Kevin Dann

Personal information
- Full name: Kevin George Dann
- Born: 5 April 1958 Balmain, New South Wales, Australia
- Died: 21 February 2021 (aged 62)

Playing information
- Position: Fullback
Club
| Years | Team | Pld | T | G | FG | P |
| 1977–84 | Penrith Panthers | 121 | 40 | 100 | 1 | 322 |
Representative
| Years | Team | Pld | T | G | FG | P |
| 1980 | New South Wales | 1 | 0 | 1 | 0 | 2 |
- Source:

= Kevin Dann =

Australian rugby league footballer (1958–2021)

Kevin George Dann (5 April 195821 February 2021) was an Australian professional rugby league footballer who played in the 1970s and 1980s. He played his entire club football career with the Penrith Panthers, as a .

==Playing career==
Dann was a Blacktown junior. He made his first grade debut at fullback in his side's 25−14 victory over Newtown at Henson Park in round 2 of the 1977 season. In his first season at Penrith, Dann made 19 appearances and finished the season as the team's top try scorer with 9 tries, despite these efforts, the Panthers would go on to finish in 10th position. Dann continued playing with the Panthers for the next several years and become known for his unique ability to score and set up tries, his excellent attacking kicking and his solid defence.

In 1978, Dann played in all 22 games for the club as they once again finished 10th. In 1979, Dann once again played in all 22 games, and finished the season as the team's top points scorer with 61 points (6 tries, 21 goals, and 1 field goal) as they would for the third consecutive season finish in 10th position.

In 1980, despite his side going on to finish with the wooden spoon for the second time in the club's history, Dann was one of the Panthers best players for the season, and his consistent efforts were rewarded when he was selected at fullback for the New South Wales side in game 2 of the 1980 interstate series. This would be his only appearance in a representative game as he was overlooked for selection in the 1980 Australian test side that toured New Zealand, Garry Dowling was instead chosen as the fullback. He was also overlooked for selection in the inaugural 1980 State of Origin game in favor of the more experienced fullback Graham Eadie.

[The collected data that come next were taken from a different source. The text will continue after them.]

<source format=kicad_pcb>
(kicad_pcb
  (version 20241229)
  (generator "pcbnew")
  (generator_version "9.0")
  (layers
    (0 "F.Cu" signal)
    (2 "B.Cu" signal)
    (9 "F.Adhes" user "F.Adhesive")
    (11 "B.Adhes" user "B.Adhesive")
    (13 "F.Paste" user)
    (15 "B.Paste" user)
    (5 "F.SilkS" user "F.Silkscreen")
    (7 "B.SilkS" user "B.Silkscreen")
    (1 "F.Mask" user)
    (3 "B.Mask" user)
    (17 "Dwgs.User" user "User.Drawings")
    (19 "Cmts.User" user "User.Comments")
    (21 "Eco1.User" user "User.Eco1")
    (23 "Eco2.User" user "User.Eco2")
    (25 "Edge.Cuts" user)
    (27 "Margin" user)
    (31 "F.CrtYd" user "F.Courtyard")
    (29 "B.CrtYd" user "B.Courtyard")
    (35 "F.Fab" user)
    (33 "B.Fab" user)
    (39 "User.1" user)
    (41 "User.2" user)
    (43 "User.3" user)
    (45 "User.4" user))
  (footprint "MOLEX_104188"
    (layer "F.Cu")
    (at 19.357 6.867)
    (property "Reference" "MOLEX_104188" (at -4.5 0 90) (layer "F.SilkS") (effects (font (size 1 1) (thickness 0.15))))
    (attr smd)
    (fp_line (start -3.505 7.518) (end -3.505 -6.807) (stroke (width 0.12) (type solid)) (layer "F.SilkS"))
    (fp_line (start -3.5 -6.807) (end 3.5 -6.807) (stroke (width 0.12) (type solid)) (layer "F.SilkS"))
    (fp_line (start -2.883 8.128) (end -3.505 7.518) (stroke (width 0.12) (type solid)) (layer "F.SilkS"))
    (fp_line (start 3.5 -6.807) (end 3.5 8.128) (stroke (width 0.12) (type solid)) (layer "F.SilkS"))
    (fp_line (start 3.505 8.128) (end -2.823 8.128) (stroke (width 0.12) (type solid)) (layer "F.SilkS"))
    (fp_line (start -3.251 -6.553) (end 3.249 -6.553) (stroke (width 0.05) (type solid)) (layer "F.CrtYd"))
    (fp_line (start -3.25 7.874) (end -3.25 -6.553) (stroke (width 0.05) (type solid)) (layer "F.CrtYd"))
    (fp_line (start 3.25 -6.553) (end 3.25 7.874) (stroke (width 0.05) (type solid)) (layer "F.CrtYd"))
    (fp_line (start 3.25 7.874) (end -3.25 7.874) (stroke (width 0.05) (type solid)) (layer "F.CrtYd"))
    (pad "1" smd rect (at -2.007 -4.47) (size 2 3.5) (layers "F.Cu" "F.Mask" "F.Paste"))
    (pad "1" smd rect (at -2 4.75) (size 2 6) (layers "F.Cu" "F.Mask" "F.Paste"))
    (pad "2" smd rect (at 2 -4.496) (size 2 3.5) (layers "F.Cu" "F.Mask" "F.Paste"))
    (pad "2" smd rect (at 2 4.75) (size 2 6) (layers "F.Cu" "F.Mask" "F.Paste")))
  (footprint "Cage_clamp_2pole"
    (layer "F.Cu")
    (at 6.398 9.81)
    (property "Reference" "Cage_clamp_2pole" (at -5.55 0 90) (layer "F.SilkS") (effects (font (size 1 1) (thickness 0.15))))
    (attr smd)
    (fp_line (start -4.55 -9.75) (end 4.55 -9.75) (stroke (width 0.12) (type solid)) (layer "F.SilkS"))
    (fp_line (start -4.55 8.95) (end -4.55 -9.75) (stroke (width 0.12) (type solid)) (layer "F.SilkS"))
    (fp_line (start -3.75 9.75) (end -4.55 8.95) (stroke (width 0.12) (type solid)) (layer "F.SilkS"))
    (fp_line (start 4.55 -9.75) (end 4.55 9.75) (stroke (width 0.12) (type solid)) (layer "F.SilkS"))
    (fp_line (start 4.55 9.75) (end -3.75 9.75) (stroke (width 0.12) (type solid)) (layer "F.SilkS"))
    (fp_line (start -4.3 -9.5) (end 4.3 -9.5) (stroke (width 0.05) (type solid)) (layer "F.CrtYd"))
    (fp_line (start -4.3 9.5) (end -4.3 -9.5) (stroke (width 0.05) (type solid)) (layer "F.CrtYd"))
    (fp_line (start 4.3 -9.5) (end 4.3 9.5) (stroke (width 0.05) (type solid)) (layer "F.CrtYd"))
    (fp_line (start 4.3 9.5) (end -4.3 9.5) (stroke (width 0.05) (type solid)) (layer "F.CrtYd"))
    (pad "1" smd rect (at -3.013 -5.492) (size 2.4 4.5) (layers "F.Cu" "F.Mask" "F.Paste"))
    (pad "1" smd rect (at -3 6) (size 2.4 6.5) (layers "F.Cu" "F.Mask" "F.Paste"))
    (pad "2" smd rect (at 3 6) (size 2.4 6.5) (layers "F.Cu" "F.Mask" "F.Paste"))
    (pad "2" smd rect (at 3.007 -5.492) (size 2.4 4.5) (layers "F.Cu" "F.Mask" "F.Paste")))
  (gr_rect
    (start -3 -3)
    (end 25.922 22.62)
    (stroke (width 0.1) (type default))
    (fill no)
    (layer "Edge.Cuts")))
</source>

Dann had his best season in 1981, when he finished the season as both the club's top try scorer with 9 tries, and their top points scorer with 89 points (9 tries and 31 goals), these efforts would once again not turn the club's fortunes around as the Panthers finished the 1981 season in 11th position. In 1982, for the third and final time, Dann finished the season as the team's top points scorer with 66 points (2 tries and 30 goals), these efforts would be forlorn for his side as they went on to finish the season in 12th position, they finished only ahead of the competition's newcomers Illawarra Steelers and Canberra Raiders in 13th and 14th respectively.

In 1983, injuries and poor form took its toll on Dann: he managed to make only six appearances for his side and retired prematurely at the end of the season. He returned in 1984 under Tim Sheens' coaching, but played only one more first grade match. In total, Dann played 121 games, scored 40 tries, and kicked 100 goals and 1 field goal. At the time of his retirement in 1984 until Greg Alexander surpassed him in the 1986 season, he was third highest points scorer in the club's history behind Bob Landers and Mark Levy. He currently ranks at 11th.

==Post playing==
In 2006, Dann was nominated as one of the fullbacks in the 40th Anniversary Penrith Panthers "Team of Legends" but ultimately lost out to Rhys Wesser.

Dann died on 21 February 2021, 43 days short of his 63rd birthday.